Sungguh Allah itu Hayyiyun Kariemun malu dari hambaNya apabila mengangkat kedua tangannya kepadaNya untuk tidak mengabulkannya. (HR abu Daud dan at-Tirmidi dan dihasankan al-Albani dalam shahih al-Jaami’ 2070)
Agar jelasnya kami berikan satu kaedah tentang mengangkat tangan dalam berdo’a yang disampaikan ulama yaitu mengangkat tangan dalam berdo’a dapat dibagi dalam tiga kategori:
1. do’a-do’a yang Nabi n mengangkat tangan padanya, seperti khothib berdo’a untuk istisqa’ (minta hujan), maka kita mengangkat tangan dalam hal ini, dengan dalil hadits riwayat al-Bukhori dari Anas bin Malik dalam kisah A’robi yang meminta beliau dalam khutbah jum’at utuk minta hujan, lalau beliau mengangkat kedua tangannya berdo’a dan orang-orangpun mengangkat tangan-tangan mereka.
2. Do’a-do’a yang Nabi tidak mengangkat tangan padanya, seperti berdo’a didalam khutbah jum’at bukan istisqa’ (minta hujan).
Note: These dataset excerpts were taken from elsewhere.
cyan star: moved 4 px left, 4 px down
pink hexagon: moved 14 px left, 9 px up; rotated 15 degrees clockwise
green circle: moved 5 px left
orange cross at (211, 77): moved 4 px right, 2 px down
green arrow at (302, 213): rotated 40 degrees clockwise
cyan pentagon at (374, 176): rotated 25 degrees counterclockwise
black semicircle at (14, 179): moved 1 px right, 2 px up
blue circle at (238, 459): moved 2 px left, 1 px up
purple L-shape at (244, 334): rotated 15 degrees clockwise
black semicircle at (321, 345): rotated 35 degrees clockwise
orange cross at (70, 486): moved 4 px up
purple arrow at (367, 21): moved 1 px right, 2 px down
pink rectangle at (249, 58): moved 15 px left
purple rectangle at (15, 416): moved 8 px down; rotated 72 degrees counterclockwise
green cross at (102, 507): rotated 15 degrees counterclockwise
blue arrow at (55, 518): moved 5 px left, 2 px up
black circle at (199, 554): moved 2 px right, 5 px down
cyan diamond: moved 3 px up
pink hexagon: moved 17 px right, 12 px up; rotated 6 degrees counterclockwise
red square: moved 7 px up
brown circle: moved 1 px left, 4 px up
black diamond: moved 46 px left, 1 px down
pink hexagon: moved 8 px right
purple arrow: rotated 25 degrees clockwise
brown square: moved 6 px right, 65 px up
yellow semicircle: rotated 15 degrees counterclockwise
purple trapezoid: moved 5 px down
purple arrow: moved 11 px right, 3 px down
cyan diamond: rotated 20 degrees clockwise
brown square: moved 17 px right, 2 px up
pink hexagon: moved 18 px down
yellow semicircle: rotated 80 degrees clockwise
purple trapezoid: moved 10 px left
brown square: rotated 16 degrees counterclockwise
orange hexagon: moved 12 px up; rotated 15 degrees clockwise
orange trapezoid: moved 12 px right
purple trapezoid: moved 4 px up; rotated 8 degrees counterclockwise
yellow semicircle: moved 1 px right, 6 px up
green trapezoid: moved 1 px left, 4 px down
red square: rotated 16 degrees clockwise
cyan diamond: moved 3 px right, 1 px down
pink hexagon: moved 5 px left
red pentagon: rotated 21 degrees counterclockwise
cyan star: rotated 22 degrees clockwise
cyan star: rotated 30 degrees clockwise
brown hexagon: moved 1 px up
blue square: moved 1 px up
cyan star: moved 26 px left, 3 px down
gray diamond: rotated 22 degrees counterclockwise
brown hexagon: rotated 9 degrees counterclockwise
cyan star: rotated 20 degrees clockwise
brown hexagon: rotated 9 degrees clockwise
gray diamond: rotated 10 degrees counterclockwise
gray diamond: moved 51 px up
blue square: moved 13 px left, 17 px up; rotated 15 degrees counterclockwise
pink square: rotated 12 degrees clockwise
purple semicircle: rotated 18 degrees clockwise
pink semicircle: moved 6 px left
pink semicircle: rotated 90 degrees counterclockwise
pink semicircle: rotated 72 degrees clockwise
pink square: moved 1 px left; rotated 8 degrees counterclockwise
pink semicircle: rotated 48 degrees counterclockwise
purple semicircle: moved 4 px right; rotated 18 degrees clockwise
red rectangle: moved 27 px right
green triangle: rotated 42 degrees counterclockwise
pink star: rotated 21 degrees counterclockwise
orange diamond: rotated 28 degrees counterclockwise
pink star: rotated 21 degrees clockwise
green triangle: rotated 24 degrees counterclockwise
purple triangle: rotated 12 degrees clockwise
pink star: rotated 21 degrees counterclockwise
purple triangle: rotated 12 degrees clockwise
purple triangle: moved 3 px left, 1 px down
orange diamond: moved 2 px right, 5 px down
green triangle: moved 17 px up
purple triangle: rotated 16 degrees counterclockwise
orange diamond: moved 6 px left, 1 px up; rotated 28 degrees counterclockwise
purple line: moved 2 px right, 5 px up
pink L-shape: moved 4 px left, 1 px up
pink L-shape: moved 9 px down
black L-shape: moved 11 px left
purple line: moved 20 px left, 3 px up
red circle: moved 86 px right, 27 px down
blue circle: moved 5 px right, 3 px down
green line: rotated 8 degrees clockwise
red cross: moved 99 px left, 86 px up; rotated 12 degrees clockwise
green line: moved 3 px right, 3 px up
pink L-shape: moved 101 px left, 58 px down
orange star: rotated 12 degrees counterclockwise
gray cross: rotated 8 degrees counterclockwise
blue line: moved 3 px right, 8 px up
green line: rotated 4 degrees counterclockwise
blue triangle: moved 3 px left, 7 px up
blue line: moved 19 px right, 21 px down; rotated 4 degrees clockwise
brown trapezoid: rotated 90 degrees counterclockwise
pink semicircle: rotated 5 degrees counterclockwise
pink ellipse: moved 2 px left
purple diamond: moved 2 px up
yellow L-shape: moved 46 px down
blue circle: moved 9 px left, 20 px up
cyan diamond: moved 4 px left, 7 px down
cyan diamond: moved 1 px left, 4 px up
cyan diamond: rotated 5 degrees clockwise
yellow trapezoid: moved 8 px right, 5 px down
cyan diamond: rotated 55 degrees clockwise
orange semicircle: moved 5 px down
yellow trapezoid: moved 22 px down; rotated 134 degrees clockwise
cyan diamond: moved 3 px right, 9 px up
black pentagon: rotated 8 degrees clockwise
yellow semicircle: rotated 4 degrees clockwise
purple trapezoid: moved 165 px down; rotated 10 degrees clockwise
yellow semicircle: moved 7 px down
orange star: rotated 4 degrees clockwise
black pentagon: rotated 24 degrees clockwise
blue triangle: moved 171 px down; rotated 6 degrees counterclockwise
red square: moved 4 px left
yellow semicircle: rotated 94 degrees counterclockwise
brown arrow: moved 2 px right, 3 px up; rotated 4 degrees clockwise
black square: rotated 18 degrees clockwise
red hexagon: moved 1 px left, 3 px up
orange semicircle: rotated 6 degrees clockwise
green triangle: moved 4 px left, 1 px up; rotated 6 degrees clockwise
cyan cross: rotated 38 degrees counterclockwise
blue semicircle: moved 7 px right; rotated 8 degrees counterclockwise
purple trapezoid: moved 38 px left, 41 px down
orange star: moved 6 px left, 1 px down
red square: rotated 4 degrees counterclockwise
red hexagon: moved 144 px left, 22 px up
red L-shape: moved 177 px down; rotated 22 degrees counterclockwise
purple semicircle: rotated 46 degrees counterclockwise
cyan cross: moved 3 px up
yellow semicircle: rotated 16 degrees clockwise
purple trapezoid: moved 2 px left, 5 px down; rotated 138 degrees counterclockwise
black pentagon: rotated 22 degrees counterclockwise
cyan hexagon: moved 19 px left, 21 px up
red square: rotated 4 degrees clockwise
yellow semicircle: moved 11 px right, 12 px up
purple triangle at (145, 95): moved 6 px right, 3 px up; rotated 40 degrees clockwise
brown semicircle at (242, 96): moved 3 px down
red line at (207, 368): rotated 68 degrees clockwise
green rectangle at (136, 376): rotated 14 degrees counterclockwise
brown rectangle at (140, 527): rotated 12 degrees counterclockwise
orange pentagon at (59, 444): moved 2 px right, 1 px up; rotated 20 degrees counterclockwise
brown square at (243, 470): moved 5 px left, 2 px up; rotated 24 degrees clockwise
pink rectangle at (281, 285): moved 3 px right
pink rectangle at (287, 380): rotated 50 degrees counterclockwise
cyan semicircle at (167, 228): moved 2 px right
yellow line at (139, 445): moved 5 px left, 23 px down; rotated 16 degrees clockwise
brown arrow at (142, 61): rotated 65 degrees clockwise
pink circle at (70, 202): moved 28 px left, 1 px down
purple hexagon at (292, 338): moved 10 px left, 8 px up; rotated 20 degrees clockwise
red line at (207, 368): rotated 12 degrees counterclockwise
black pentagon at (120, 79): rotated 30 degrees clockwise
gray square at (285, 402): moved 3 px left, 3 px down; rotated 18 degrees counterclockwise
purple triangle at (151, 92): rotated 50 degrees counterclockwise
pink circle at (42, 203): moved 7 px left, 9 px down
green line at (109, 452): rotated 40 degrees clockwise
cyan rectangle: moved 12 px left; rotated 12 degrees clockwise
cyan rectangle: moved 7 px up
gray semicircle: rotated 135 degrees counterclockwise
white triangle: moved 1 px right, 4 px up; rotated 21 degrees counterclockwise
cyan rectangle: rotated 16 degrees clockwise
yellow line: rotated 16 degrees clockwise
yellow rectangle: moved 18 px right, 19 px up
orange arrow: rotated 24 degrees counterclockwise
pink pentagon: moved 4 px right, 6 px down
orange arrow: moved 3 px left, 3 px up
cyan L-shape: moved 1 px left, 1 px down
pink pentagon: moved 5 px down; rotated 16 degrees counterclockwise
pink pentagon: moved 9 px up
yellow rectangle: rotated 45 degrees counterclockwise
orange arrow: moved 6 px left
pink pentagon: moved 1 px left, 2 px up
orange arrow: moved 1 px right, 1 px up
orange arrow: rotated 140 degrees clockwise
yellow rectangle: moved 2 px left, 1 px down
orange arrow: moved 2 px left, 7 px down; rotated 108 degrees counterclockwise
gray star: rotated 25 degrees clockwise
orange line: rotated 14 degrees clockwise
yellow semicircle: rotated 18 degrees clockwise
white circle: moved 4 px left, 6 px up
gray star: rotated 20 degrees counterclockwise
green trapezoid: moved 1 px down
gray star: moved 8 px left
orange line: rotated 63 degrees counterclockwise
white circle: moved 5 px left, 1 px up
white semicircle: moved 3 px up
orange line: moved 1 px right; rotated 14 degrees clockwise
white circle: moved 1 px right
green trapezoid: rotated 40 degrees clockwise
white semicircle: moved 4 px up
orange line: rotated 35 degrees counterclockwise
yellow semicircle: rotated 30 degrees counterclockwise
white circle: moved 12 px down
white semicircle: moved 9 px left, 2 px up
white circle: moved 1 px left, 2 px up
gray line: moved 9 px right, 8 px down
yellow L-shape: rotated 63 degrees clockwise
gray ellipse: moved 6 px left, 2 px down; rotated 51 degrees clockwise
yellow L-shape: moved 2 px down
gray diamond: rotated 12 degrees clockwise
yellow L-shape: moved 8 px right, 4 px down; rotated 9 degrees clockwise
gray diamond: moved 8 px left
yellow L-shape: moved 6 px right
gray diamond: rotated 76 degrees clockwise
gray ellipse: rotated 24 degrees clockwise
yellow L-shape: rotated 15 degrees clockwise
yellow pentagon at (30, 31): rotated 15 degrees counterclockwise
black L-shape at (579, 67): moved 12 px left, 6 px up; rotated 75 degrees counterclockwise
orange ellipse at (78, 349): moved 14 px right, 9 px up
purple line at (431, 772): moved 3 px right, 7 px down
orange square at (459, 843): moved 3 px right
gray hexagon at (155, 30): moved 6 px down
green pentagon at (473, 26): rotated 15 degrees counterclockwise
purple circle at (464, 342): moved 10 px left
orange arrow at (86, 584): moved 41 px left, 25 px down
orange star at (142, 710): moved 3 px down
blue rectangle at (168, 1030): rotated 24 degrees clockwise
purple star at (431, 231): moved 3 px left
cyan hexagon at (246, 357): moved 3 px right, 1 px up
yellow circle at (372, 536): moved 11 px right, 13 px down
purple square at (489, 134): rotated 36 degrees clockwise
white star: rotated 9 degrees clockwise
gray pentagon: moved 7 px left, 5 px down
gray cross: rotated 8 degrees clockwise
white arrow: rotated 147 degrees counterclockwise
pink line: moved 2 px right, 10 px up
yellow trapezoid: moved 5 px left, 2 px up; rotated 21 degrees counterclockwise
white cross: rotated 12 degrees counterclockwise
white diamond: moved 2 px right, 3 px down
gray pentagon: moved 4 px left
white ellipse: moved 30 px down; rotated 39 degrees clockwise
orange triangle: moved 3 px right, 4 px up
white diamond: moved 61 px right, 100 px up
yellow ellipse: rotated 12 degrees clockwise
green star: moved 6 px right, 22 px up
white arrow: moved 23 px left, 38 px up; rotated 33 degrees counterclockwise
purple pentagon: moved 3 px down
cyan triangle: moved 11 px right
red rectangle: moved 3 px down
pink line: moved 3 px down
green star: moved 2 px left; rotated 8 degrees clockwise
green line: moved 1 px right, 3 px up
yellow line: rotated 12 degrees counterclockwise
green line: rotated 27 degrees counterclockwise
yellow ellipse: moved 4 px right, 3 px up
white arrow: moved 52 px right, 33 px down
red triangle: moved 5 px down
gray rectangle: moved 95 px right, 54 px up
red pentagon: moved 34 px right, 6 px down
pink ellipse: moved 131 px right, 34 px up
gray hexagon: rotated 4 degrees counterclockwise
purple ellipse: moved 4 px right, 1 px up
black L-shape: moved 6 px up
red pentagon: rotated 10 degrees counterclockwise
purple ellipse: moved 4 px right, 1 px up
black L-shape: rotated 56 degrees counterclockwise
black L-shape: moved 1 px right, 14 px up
Seandainya khothib berdo’a untuk kebaikan kaum muslimin atau pertolongan dan kemenangan untuk para mujahidin dalam khutbah jum’at maka ia tidak mengangkat tangannya. Demikian juga do’a diantara dua sujud, pada tahiyat akhir sebelum salam dan sejenisnya maka tidak mengangkat tangannya.
3. Do’a-do’a yang tidak diriwayatkan Nabi صلى الله عليه وسلم melakukannya dengan mengangkat tangan atau tidak mengangkat tangan, maka hukumnya kembali kepada asal yaitu diperbolehkan mengangkat tangan padanya.